Het is mijn ervaring dat kinderen die een langere periode de Nederlandse taal niet hebben gehoord met een achterstand naar school gaan. Dit kan onder andere komen doordat ze doof of in het buitenland geboren zijn. Bij dat laatste kan je denken aan adoptie, maar bijvoorbeeld ook doordat een kind in het buitenland geboren is en er in eerste instantie voor de niet-Nederlandse taal als thuistaal gekozen is. Als je de Nederlandse taal in de eerste jaren niet hebt gehoord kan dat tot ver in groep 8 doordreunen. Ons schoolsysteem geeft precies aan wat je op welke leeftijd moet kunnen (met een marge van een paar maanden), maar het houdt geen rekening met deze omstandigheden.
Moeder vertelde dat er voor Suze een ontwikkelingsperspectiefplan (OPP) gemaakt is. Een OPP houdt in dat men op basis van de tot dan toe bekende gegevens de te verwachten uitstroombestemming en de onderbouwing daarvan weergeeft. Met een mooi woord wordt dat extrapolatie genoemd.
Voor wie meer wil weten over de zin en onzin en over de kwaliteit van extrapolatie kan eens kijken op de betreffende Wikipedia pagina. In het kort komt het op het volgende neer: Extrapolatie leidt, in tegenstelling tot interpolatie, meestal tot waarden met grotere onzekerheid, als gevolg van de vaak onbekende factoren die de voortzetting bepalen.
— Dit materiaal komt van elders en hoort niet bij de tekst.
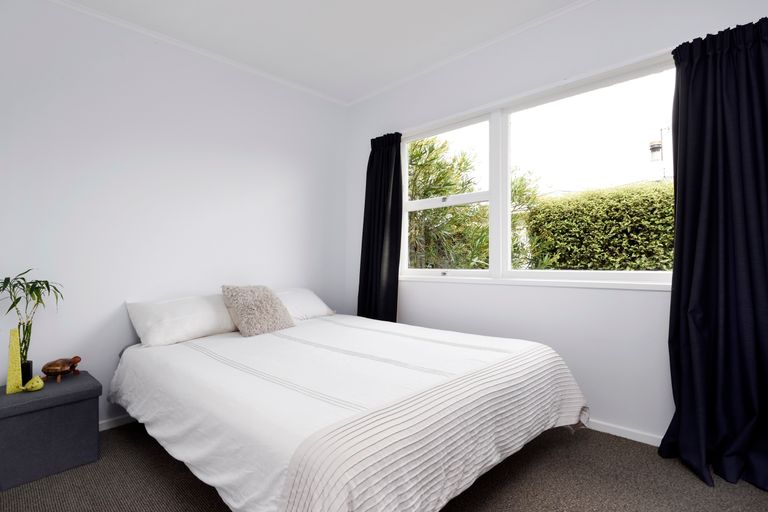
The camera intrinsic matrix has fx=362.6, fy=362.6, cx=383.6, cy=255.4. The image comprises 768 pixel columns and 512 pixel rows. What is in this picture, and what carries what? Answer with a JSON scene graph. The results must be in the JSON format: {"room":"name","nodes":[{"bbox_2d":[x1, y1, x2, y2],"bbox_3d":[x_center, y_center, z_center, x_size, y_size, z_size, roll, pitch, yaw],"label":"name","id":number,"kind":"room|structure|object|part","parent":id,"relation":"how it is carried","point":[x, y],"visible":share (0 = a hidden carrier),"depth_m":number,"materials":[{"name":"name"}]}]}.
{"room":"bedroom","nodes":[
{"label":"bedroom","id":0,"kind":"room"},
{"bbox_2d":[0,1,347,429],"bbox_3d":[-1.444,-0.228,2.610,0.161,2.548,3.235,-1,-1,43],"label":"left wall","id":1,"kind":"structure","parent":0,"point":[304,178],"depth_m":2.35,"materials":[{"name":"white paint"}]},
{"bbox_2d":[99,414,135,430],"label":"baseboard","id":2,"kind":"structure","parent":1,"relation":"attached to","point":[123,420],"depth_m":2.24,"materials":[{"name":"white paint"}]},
{"bbox_2d":[46,0,347,106],"bbox_3d":[-1.440,-1.493,2.545,0.036,0.034,3.011,-1,-1,43],"label":"crown molding","id":3,"kind":"structure","parent":1,"relation":"attached to","point":[110,20],"depth_m":2.56,"materials":[{"name":"white paint"}]},
{"bbox_2d":[51,0,596,104],"bbox_3d":[-0.069,-1.571,1.339,3.938,0.112,3.288,-1,-1,43],"label":"ceiling","id":4,"kind":"structure","parent":0,"point":[305,17],"depth_m":2.42,"materials":[{"name":"white paint"}]},
{"bbox_2d":[0,421,767,511],"bbox_3d":[-0.092,1.070,1.384,3.761,0.103,3.362,-1,-1,43],"label":"floor","id":5,"kind":"structure","parent":0,"point":[139,453],"depth_m":1.61,"materials":[{"name":"carpet"}]},
{"bbox_2d":[0,371,101,490],"bbox_3d":[-1.729,0.849,1.829,0.416,0.390,0.420,-1,-1,43],"label":"storage ottoman","id":6,"kind":"object","parent":5,"relation":"on","point":[68,409],"visible":0.95,"depth_m":1.72,"materials":[{"name":"grey fabric"}]},
{"bbox_2d":[6,328,22,394],"bbox_3d":[-1.810,0.513,1.777,0.057,0.309,0.065,-1,-1,43],"label":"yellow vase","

Even samenvattend: Suze is tweeënhalf jaar doof geweest, zit net anderhalf jaar op school en nu gaan wij in onze wijsheid op basis van haar functioneren in de klas alvast bepalen waar Suze over zesenhalf jaar uitkomt? Ze scoorde havo op het ene onderdeel, vmbo tl op een ander onderdeel, maar in het algemeen werd ze ingeschat op vmbo kader. Ik herhaal het nog maar een keer, Suze zit op dit moment in groep 2!
Dit verhaal heb ik aan een aantal mensen in het onderwijs verteld. Allen schrokken hiervan maar ze vertelden tegelijkertijd ook: “Wij moeten dit doen”. En inderdaad, ik heb het opgezocht. In het kader van de wet Passend Onderwijs moet er voor iedere leerling die extra ondersteuning krijgt een ontwikkelingsperspectief opgesteld worden, maar ik kan me niet voorstellen dat dit de bedoeling van de wet is geweest.
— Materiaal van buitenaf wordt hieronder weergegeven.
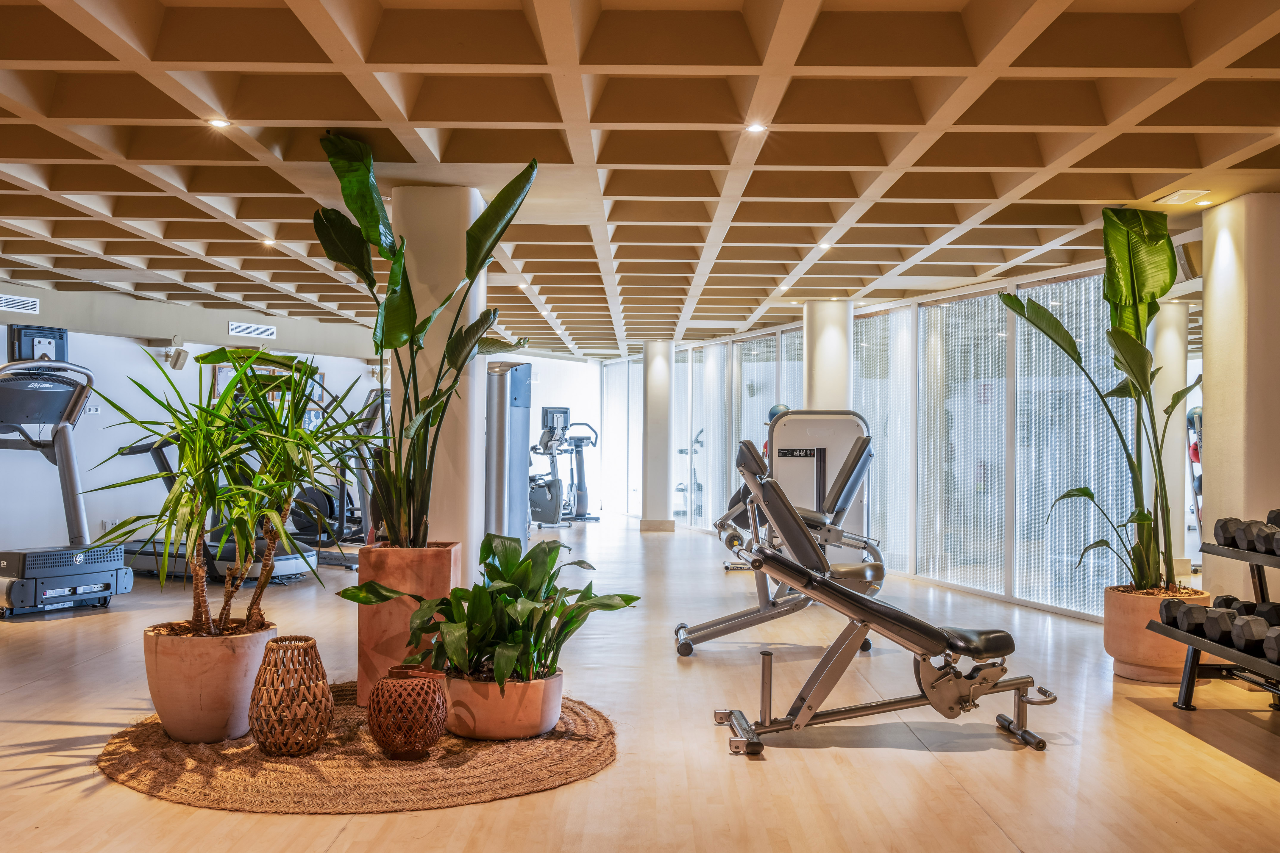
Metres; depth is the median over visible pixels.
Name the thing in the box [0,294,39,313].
air vent
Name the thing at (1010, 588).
glass wall
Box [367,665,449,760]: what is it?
wicker lantern
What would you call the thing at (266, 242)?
ceiling light
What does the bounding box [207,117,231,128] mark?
ceiling light
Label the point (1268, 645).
dumbbell
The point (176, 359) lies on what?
wall speaker
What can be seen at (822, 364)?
column
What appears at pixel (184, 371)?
left wall
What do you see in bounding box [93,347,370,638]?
dracaena plant
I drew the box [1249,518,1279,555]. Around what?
dumbbell
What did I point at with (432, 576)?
planter
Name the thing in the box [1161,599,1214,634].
dumbbell
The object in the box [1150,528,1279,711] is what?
dumbbell rack
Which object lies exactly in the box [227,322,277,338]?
air vent
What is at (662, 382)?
column
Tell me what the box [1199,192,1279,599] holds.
column
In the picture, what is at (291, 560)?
treadmill
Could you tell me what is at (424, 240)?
column
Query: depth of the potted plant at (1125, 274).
5.83 m
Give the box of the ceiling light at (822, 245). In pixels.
[817,241,832,250]
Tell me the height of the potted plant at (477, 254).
1.679 m
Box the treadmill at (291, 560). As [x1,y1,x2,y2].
[114,374,342,580]
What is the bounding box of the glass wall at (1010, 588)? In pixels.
[602,251,1175,618]
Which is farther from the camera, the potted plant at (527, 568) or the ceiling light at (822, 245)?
the ceiling light at (822, 245)
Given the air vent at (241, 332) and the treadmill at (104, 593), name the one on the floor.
the treadmill at (104, 593)
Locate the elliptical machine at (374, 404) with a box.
[291,389,388,566]
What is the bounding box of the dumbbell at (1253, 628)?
[1229,612,1276,653]
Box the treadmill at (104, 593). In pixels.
[0,353,130,617]
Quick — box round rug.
[97,683,614,815]
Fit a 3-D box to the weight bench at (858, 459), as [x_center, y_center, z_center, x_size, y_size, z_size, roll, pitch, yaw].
[0.818,0.625,6.386,1.166,1.149,0.871,0,-1,1]
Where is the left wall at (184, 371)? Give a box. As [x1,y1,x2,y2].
[0,282,374,569]
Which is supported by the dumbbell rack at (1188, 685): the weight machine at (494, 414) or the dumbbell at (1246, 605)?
the dumbbell at (1246, 605)
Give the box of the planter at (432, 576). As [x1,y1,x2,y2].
[356,540,463,705]
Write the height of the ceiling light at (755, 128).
0.019 m
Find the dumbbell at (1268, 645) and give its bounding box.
[1262,627,1279,663]
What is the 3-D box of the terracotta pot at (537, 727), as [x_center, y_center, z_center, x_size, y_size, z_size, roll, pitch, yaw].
[-0.513,1.020,4.320,0.472,0.210,0.471,0,-1,45]
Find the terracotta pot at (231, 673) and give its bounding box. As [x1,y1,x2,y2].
[141,619,277,744]
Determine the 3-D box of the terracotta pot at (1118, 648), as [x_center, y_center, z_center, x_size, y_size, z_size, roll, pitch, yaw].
[2.565,1.027,5.715,0.532,0.395,0.531,0,-1,1]
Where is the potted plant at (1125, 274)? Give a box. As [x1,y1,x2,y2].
[998,207,1203,595]
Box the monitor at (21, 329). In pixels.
[8,324,69,363]
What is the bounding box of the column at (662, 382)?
[639,340,674,533]
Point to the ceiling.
(434, 118)
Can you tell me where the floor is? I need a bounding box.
[0,515,1279,852]
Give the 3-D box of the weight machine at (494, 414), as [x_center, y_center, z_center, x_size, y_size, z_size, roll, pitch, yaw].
[-1.356,0.366,9.919,0.923,1.911,0.960,0,-1,1]
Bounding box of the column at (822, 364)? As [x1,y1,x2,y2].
[802,299,851,413]
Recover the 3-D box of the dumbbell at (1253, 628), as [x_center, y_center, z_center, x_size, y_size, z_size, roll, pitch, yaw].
[2.414,0.778,4.371,0.326,0.126,0.112,0,-1,1]
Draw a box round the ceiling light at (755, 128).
[744,121,767,133]
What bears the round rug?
on the floor
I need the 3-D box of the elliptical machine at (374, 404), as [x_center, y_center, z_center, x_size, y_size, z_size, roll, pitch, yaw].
[-2.733,0.441,10.564,1.425,1.570,1.155,0,-1,1]
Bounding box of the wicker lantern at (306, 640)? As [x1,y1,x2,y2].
[249,635,332,756]
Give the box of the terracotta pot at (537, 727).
[441,667,565,740]
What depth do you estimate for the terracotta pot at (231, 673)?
4.07 m
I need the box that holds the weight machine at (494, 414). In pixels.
[484,361,532,546]
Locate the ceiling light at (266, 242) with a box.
[259,237,275,246]
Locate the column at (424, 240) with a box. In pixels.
[391,187,485,571]
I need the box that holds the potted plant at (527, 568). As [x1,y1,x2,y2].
[347,533,639,688]
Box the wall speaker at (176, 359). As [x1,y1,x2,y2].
[159,342,189,370]
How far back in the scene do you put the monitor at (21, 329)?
9.73 m
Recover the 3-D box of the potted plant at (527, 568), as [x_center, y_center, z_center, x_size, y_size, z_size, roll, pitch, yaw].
[-0.517,0.697,4.310,0.957,0.534,0.912,0,-1,1]
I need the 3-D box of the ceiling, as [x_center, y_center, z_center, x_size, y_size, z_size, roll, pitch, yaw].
[-0.619,-1.264,6.701,9.625,0.148,14.160,0,-1,1]
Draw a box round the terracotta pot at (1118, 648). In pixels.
[1101,584,1211,682]
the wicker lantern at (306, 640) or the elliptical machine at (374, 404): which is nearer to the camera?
the wicker lantern at (306, 640)
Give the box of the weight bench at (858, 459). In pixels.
[671,428,882,656]
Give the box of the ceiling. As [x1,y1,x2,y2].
[0,0,1279,354]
Ondertussen speelt Suze met geluiden en reageert af en toe anders dan van haar wordt verwacht. Ik zie het zo, rijd je met een peuter op de fiets door een fietstunneltje dan gaat het harde geluiden maken om de echo te ervaren. Ik zie Suze hetzelfde doen bij mij in de praktijk. Mij lijkt dat logisch, want toen ze twee was kon zij dat niet. Het is natuurlijk gedrag, alleen op een wat later moment dan wij normaal gesproken gewend zijn. En zo zullen er meer momenten zijn waarop Suze net even anders reageert dan van haar verwacht wordt. Maar dat een leerkracht zich tegen de ouders laat ontvallen dat ze er verstandig aan zouden doen om Suze te laten testen op autisme is toch wel heel erg wrang en ongepast.
Het hele leerlingvolgsysteem is voor kinderen die om welke reden dan ook achterstand hebben opgelopen funest. School weet vanuit het systeem niet meer hoe ze deze kinderen verder moet helpen, dus vindt verwijzing plaats naar een ander niveau, in dit geval het speciaal basisonderwijs. Dit terwijl Suze qua verstandelijk vermogen daar niet thuis hoort, maar last heeft van de achterstand die ze heeft opgelopen door tweeënhalf jaar doof te zijn geweest.
 
Wim Bouman
Beste M. Schuit,
Tja, wat moet je dan.
Het leerlingvolgsysteem is gebaseerd op ‘normaal’ functionerende kinderen.
In bovenstaande situaties zitten kinderen in de knel met het systeem.
‘Meten is weten’ wordt er gezegd. Ik zou liever zeggen; ‘Weten vraagt meer dan meten’
Men zou kinderen moeten kunnen loskoppelen van het systeem.
Maar misschien komt er iemand die gewoon het leerlingvolgsysteem afschaft en de verantwoordelijkheid weer bij de leerkracht neerlegt. De leerkrachten het vertrouwen geven om hun eigen observaties te doen. Dit zorgt ervoor dat leerkrachten weer tijd krijgen om meer naar het kind te kijken.
M. Schuit
Helemaal mee eens, maar wat ik me nog afvraag; wat zou er dan nu wél moeten gebeuren?